C'est la vie de Peter Turrini. Mise en scène de Claude Brozzoni. Théâtre du Rond-Point, jusqu'au 13 décembre à 18 h 30.

Est-ce donc bien cela la vie comme tend à nous le suggérer l'affiche du dernier spectacle de Claude Brozzoni, C'est la vie ? Des pièces (d'un puzzle plutôt facile à composer) qui une fois rassemblées dans le bon ordre doivent constituer le portrait d'un homme, très probablement le dramaturge Peter Turrini l'auteur du texte porté – c'est véritablement le terme – par Jean-Quentin Châtelain et les deux musiciens Grégory Dargent et Claude Gomez.
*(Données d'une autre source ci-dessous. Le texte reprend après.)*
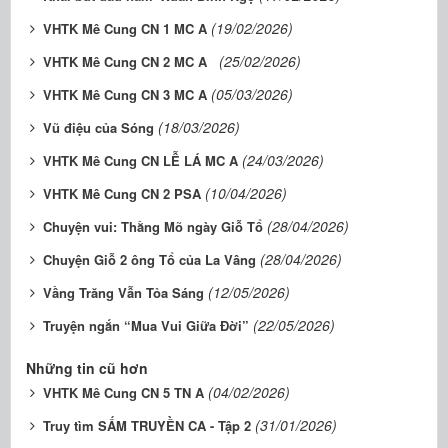
(19/02/2026)
VHTK Mê Cung CN 1 MC A
(25/02/2026)
VHTK Mê Cung CN 2 MC A
(05/03/2026)
VHTK Mê Cung CN 3 MC A
(18/03/2026)
Vũ điệu của Sóng
(24/03/2026)
VHTK Mê Cung CN LỄ LÁ MC A
(10/04/2026)
VHTK Mê Cung CN 2 PSA
(28/04/2026)
Chuyện vui: Thằng Mõ ngày Giỗ Tổ
(28/04/2026)
Chuyện Giỗ 2 ông Tổ của La Vâng
(12/05/2026)
Vầng Trăng Vẫn Tỏa Sáng
(22/05/2026)
Truyện ngắn “Mua Vui Giữa Đời”
Những tin cũ hơn
(04/02/2026)
VHTK Mê Cung CN 5 TN A
(31/01/2026)
Truy tìm SẤM TRUYỀN CA - Tập 2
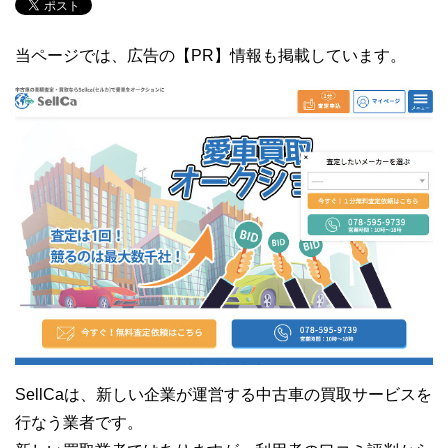
当ページでは、広告の【PR】情報も掲載しています。
SellCaは、新しい企業が運営する中古車の買取サービスを
行なう業者です。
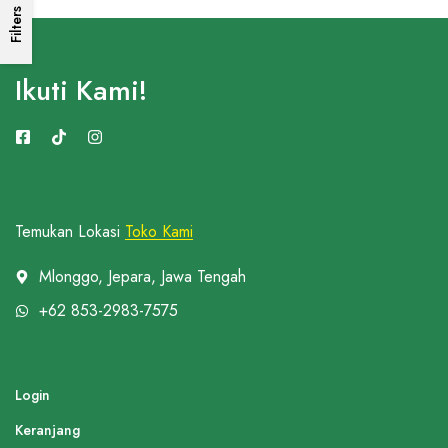
Filters
Ikuti Kami!
Temukan Lokasi
Toko Kami
Mlonggo, Jepara, Jawa Tengah
+62 853-2983-7575
Login
Keranjang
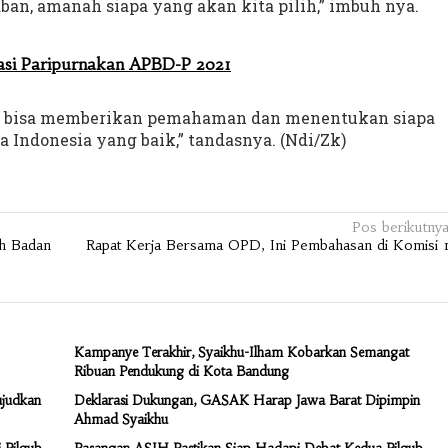
an, amanah siapa yang akan kita pilih,” imbuh nya.
si Paripurnakan APBD-P 2021
i bisa memberikan pemahaman dan menentukan siapa
ga Indonesia yang baik,” tandasnya. (Ndi/Zk)
Pos berikutny
ih Badan
Rapat Kerja Bersama OPD, Ini Pembahasan di Komisi 
Kampanye Terakhir, Syaikhu-Ilham Kobarkan Semangat
Ribuan Pendukung di Kota Bandung
ujudkan
Deklarasi Dukungan, GASAK Harap Jawa Barat Dipimpin
Ahmad Syaikhu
On notera également que sur la tranche supérieure de trois des pièces du puzzle une bougie qui semble briller de tout son éclat est fichée ; petites lumières plutôt prometteuses pour la suite des événements, lueurs chargées d'éclairer la grisaille de l'existence sans doute. Autant de notes d'optimisme, malgré tout, malgré les propos volontairement sombres, un peu trop sans doute, mais l'Autriche de l'après-guerre n'était pas vraiment réjouissante. C'est bien de la vie de Peter Turrini dans ce contexte difficile dont il est question ; elle est déclinée par fragments, une série de fragments pour saisir dans ses filets soixante-dix ans d'une existence bien remplie et plutôt chaotique. D'une gamme à l'autre Jean-Quentin Châtelain la distille avec une sorte de gourmandise et une ironie qu'il n'hésite pas à retourner contre lui-même. C'est du grand art, alors que Grégogy Dargent et Claude Gomez font beaucoup plus que l'accompagner, ils jouent leur propre partition et marchent ainsi d'un même pas que le comédien. Peter Turrini donc, né dans la province de Carinthie – en Autriche comme cet autre grand « râleur » de talent, Thomas Bernhard auquel on songe parfois – d'un père immigré italien (comme Claude Brozzoni le metteur en scène pour qui l'auteur a composé ce texte), un menuisier de génie enfermé jour et nuit dans son atelier et gagnant chichement la vie de la maisonnée vers la fin de la Deuxième Guerre mondiale… Voilà le premier portrait de toute une série de personnages hauts en couleur qui auront jalonné la vie de Peter Turrini racontée, syncopée, chantée par Jean-Quentin Châtelain d'autant plus à l'aise qu'il a participé à l'adaptation du texte avec Claude Brozzoni et Dominique Vallon dans un réel travail d'équipe, s'appropriant ainsi la substantifique moelle du personnage. Le tout dans un apparente simplicité théâtrale, "quelques planches, et pas grand-chose".